Die erhaltenen Maximen umkreisen eine Einsicht: Der natürliche Reichtum ist begrenzt und leicht zu erlangen, der Reichtum leerer Meinung läuft endlos weiter. Nichts genügt dem, dem genug zu wenig ist. An der Absicht der Natur gemessen ist Armut großer Reichtum, an grenzenloser Begierde gemessen ist Reichtum große Armut. Genügsamkeit ist den Fragmenten nicht Entbehrung, sondern die klügste Berechnung, denn die Lust am Luxus wird, einmal erworben, zum Herrn. Wer seine Wünsche dem anpasst, was die Natur wirklich verlangt, erkauft eine Sicherheit, die kein Glück gewährt. Das ist Hedonismus, streng gewendet — Lust, gesichert, indem man die Gelüste beschneidet, die sie sonst verschlängen.
- Verlangen
- Reichtum
- Genügsamkeit
- Lust
- Glück
- Freundschaft
- Lust und Schmerz
- Atomismus
Ins Gespräch kommen
- Bei einem Menschen, der immer mehr verdient und sich doch nie genug fühlt — was sollte er am Wollen selbst ändern?
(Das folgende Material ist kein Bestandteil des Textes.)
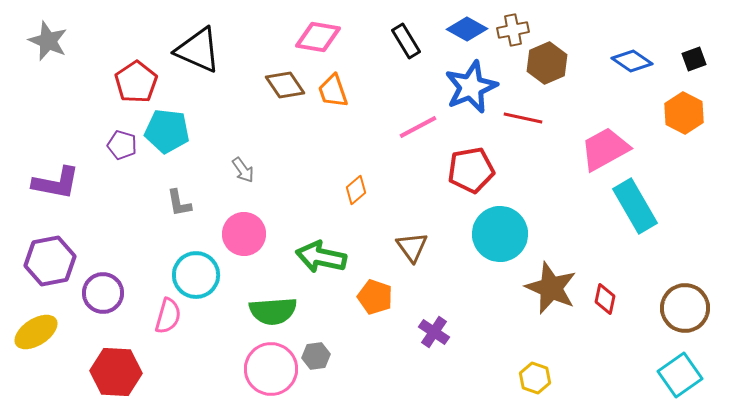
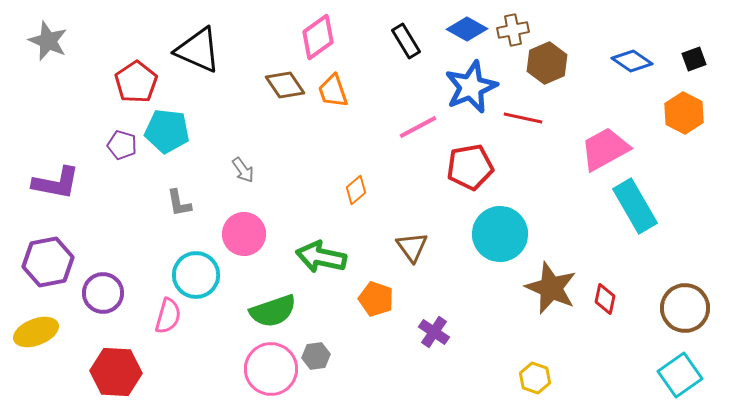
pink diamond at (318, 37): rotated 45 degrees counterclockwise
red pentagon at (471, 170): moved 1 px left, 3 px up
purple hexagon at (50, 261): moved 2 px left, 1 px down
orange pentagon at (375, 297): moved 1 px right, 2 px down
green semicircle at (273, 311): rotated 15 degrees counterclockwise
yellow ellipse at (36, 332): rotated 12 degrees clockwise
- Menschen zu raten, weniger zu wollen, klingt fast wie ein Rat an die Armen, sich zu fügen — ist das nicht Resignation im Gewand der Weisheit?
- Wie unterscheidest du ein natürliches Verlangen, das zu stillen sich lohnt, von einem leeren, das wächst, so viel man ihm auch gibt?
- Um sich mit Brot und Wasser zu begnügen — welchen Genüssen muss ein Mensch entsagen, und geht dabei etwas Wertvolles verloren?
- Wenn jemand sich den Geschmack am Luxus angewöhnt hat und nun nicht mehr ohne ihn kann — was ist deiner Ansicht nach mit seiner Freiheit geschehen?